REPUBLIKA.CO.ID, JAKARTA -- Menteri Badan Usaha Milik Negara (BUMN) Erick Thohir mengapresiasi pengesahan Rancangan Undang-undang Tindak Pidana Kekerasan Seksual (TPKS) oleh Dewan Perwakilan Rakyat (DPR). Sebagai langkah konkret mencegah tindakan kekerasan di lingkungan BUMN, Erick telah mengeluarkan surat edaran nomor SE-3/MBU/04/2022 tentang kebijakan berperilaku saling menghargai di tempat kerja atau respectful workplace policy (WRP) pada Kamis (14/4/2022).

"Kementerian BUMN berkomitmen menyediakan Iingkungan kerja yang saling menghormati, bebas dari diskriminasi, pengucilan atau pembatasan, pelecehan, perundungan, dan berbagai bentuk kekerasan lainnya serta menjunjung tinggi martabat dan harga diri, untuk menjaga produktivitasnya selama bekerja," ujar Erick dalam keterangan tertulis di Jakarta, Jumat (15/4/2022).

Baca Juga

Hal ini selaras dengan nilai utama BUMN yakni Akhlak dan juga menindaklanjuti Rencana Aksi Nasional Hak Asasi Manusia (RANHAM) sesuai Peraturan Presiden Republik Indonesia Nomor 53 Tahun 2021 Tentang Rencana Aksi Nasional Hak Asasi Manusia Tahun 2021-2025.

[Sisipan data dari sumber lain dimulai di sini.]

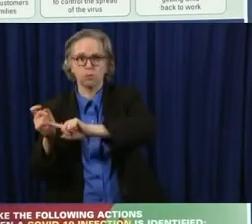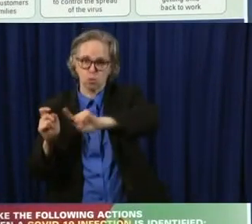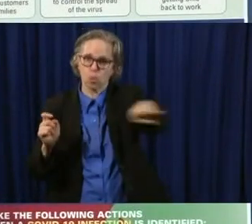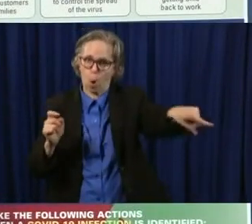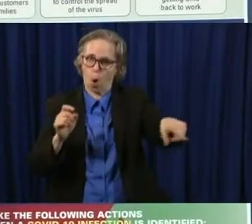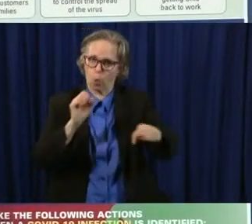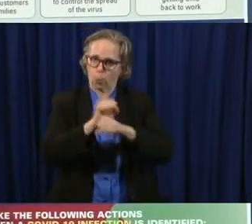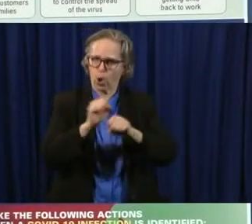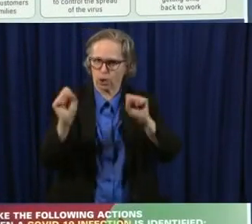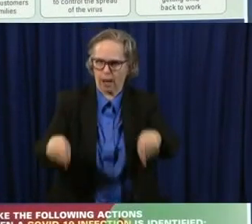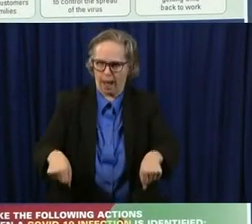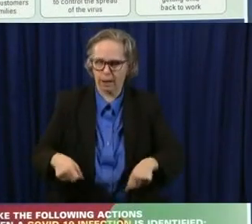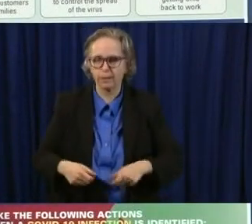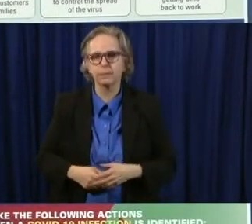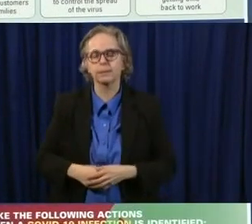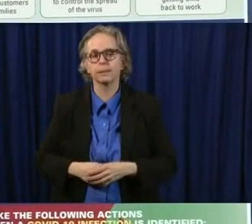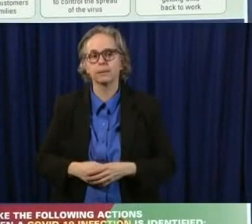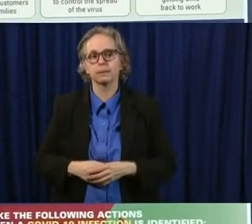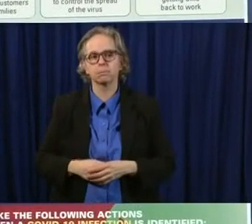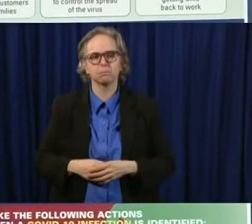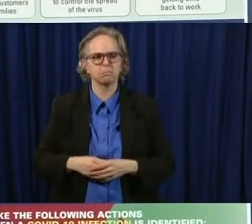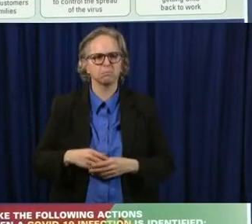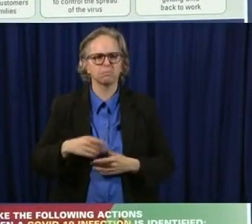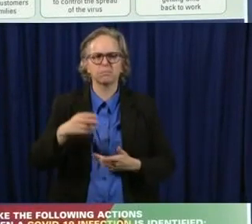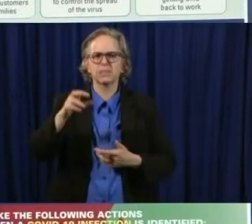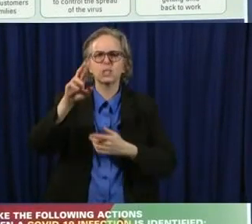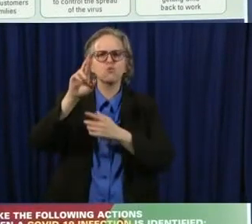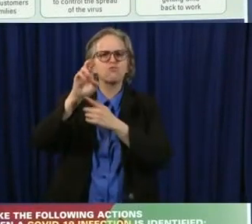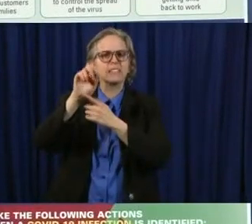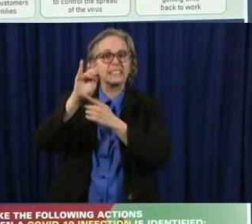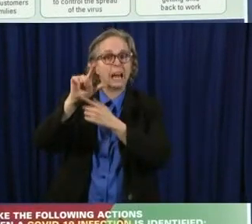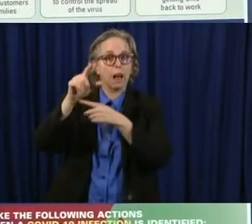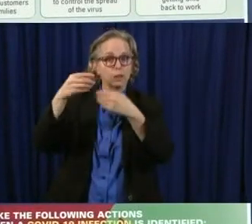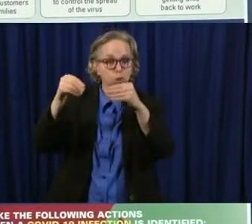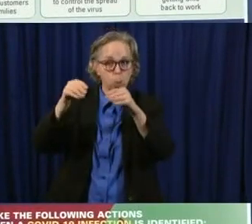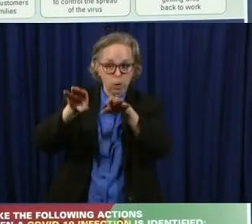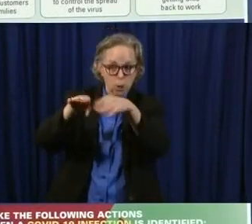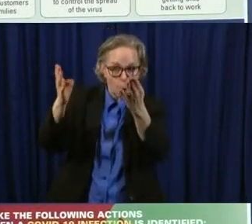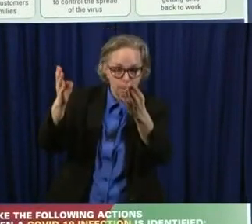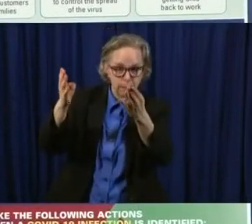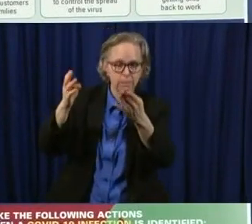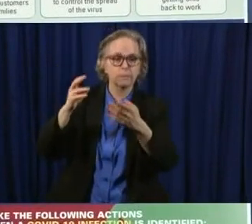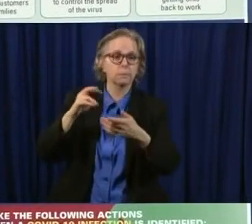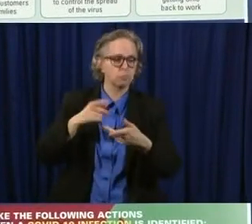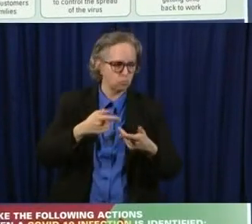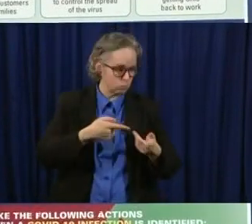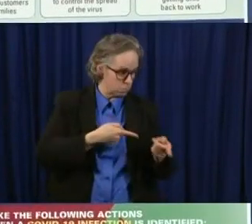The same is true with retail. When retail is opening up, um,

Selain itu, lanjut Erick, Kementerian BUMN juga memberi perhatian pada penyandang disabilitas, kesetaraan gender serta mencegah adanya bias dan diskriminasi terhadap perempuan di Iingkungan BUMN, anak perusahaan BUMN, dan perusahaan afiliasi terkonsolidasi atau Grup BUMN. Erick meminta seluruh direksi memberikan kesempatan yang sama kepada laki-laki dan perempuan dalam menduduki seluruh tingkat jabatan di perusahaan. Erick menyebut surat edaran ini bertujuan mewujudkan Iingkungan kerja yang aman, nyaman, dan harmonis.

"Aturan ini menjadi pedoman seluruh insan BUMN untuk berperilaku sopan dan menghindari berperilaku tidak hormat, termasuk perilaku yang akan menyinggung, mengintimidasi, mempermalukan orang lain, berbagai bentuk pelecehan, perundungan, serta bentuk-bentuk kekerasan lainnya yang berpotensi merendahkan harkat dan martabat kemanusiaan," ucap Erick.

Dalam surat edaran ini, Erick meminta direksi BUMN menyusun dan menerapkan RWP di lingkungan Grup BUMN. Erick mengaku tidak akan mentolerir setiap tindakan diskriminasi, kekerasan, pelecehan di seluruh lingkungan BUMN.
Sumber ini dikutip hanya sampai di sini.